Dr. Tuo Wang of the Department of Chemistry, Louisiana State University, is a co-winner of the 2021 Anatole Abragam Prize. Dr. Wang was awarded the prize for pioneering applications of solid state NMR and dynamic nuclear polarization in studies of the chemical composition, dynamics, and three-dimensional structures of plant cell walls and related biological materials.
Dr. Alexander Forse of the Department of Chemistry, University of Cambridge, is a co-winner of the 2021 Anatole Abragam Prize. Dr. Forse was awarded the prize for pioneering applications of NMR spectroscopy to the characterization of new materials for electrochemical energy storage and carbon dioxide capture, motivated by the goal of mitigating adverse climate change.
The winner of the 2019 Anatole Abragam Prize is Dr. Michal Leskes from the Weizmann Institute of Science, Israel. She was awarded the prize for her pioneering development of dynamic nuclear polarization with endogenous paramagnetic centers, which is a breakthrough in applications of NMR in Materials Science, particularly for energy storage materials.
The winner of the 2017 Anatole Abragam prize is Dr. Loren Andreas from Max Plank Institute for Biophysical Chemistry, Göttingen, Germany. He was awarded the prize for pioneering contributions to the structure determination of large proteins in the solid state using 1H-detected MAS techniques.
The winner of the 2017 Anatole Abragam prize is Dr. Björn Burmann from Department of Chemistry and Molecular Biology, University of Gothenburg, Sweden. He was awarded the prize for pioneering contributions to the determination of structure and dynamics of chaperone-client complexes at atomic resolution by solution NMR.
The winner of the 2015 Anatole Abragam prize is Dr. Józef Lewandowski. He was awarded the prize for his outstanding accomplishments to date and his promise in the development of solid-state NMR methodology and its application to the study of biomolecular structure and dynamics.

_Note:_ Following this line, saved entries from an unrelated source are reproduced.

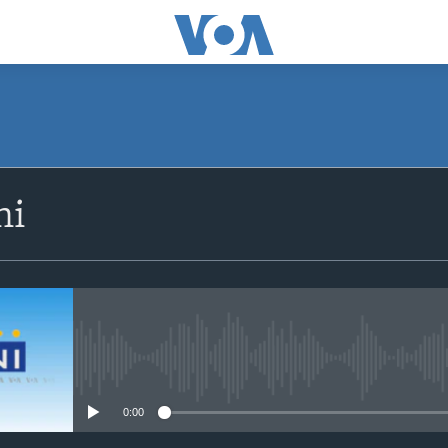
SUBSCRIBE
ni
Apple Podcasts
Subscribe
No media source currently avail
0:00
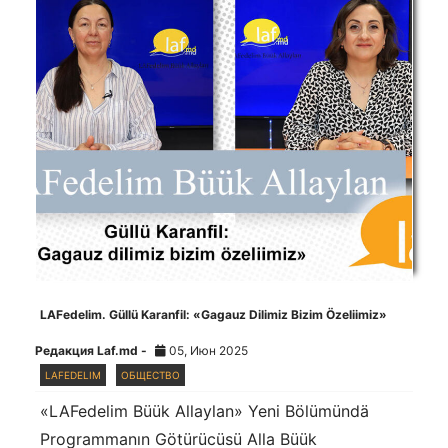
LAFedelim. Güllü Karanfil: «Gagauz Dilimiz Bizim Özeliimiz»
Редакция Laf.md -
05, Июн 2025
LAFEDELIM
ОБЩЕСТВО
«LAFedelim Büük Allaylan» Yeni Bölümündä
Programmanın Götürücüsü Alla Büük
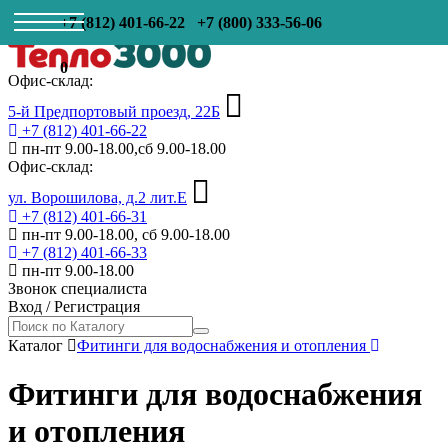
+7 (812) 401-66-22
+7 (800) 333-56-06
0
Офис-склад:
5-й Предпортовый проезд, 22Б
+7 (812) 401-66-22
пн-пт 9.00-18.00,сб 9.00-18.00
Офис-склад:
ул. Ворошилова, д.2 лит.Е
+7 (812) 401-66-31
пн-пт 9.00-18.00, сб 9.00-18.00
+7 (812) 401-66-33
пн-пт 9.00-18.00
Звонок специалиста
Вход
/
Регистрация
Каталог
Фитинги для водоснабжения и отопления
Фитинги для водоснабжения
и отопления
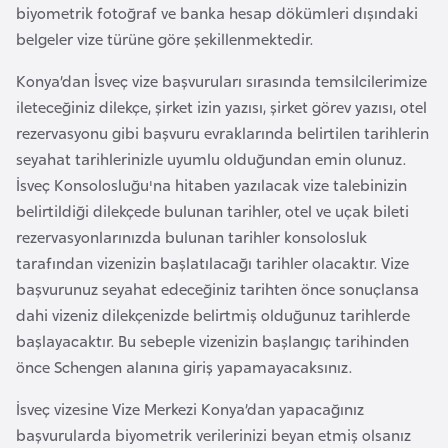
i
biyometrik fotoğraf ve banka hesap dökümleri dışındaki
b
belgeler vize türüne göre şekillenmektedir.
u
Konya’dan İsveç vize başvuruları sırasında temsilcilerimize
t
ileteceğiniz dilekçe, şirket izin yazısı, şirket görev yazısı, otel
i
rezervasyonu gibi başvuru evraklarında belirtilen tarihlerin
seyahat tarihlerinizle uyumlu olduğundan emin olunuz.
Ç
İsveç Konsolosluğu'na hitaben yazılacak vize talebinizin
i
belirtildiği dilekçede bulunan tarihler, otel ve uçak bileti
n
rezervasyonlarınızda bulunan tarihler konsolosluk
tarafından vizenizin başlatılacağı tarihler olacaktır. Vize
D
başvurunuz seyahat edeceğiniz tarihten önce sonuçlansa
a
dahi vizeniz dilekçenizde belirtmiş olduğunuz tarihlerde
n
başlayacaktır. Bu sebeple vizenizin başlangıç tarihinden
i
önce Schengen alanına giriş yapamayacaksınız.
m
a
İsveç vizesine Vize Merkezi Konya’dan yapacağınız
r
başvurularda biyometrik verilerinizi beyan etmiş olsanız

The winner of the 2013 Anatole Abragam prize is Dr. Vikram S. Bajaj. He was awarded the prize for his contributions to the development of novel methodology in magnetic resonance, including remote detection of microfluidic flow, optical detection with atomic magnetometers, MRI of optically encoded templates, studies of NV centers in diamond, and new implementations of the xenon biosensor.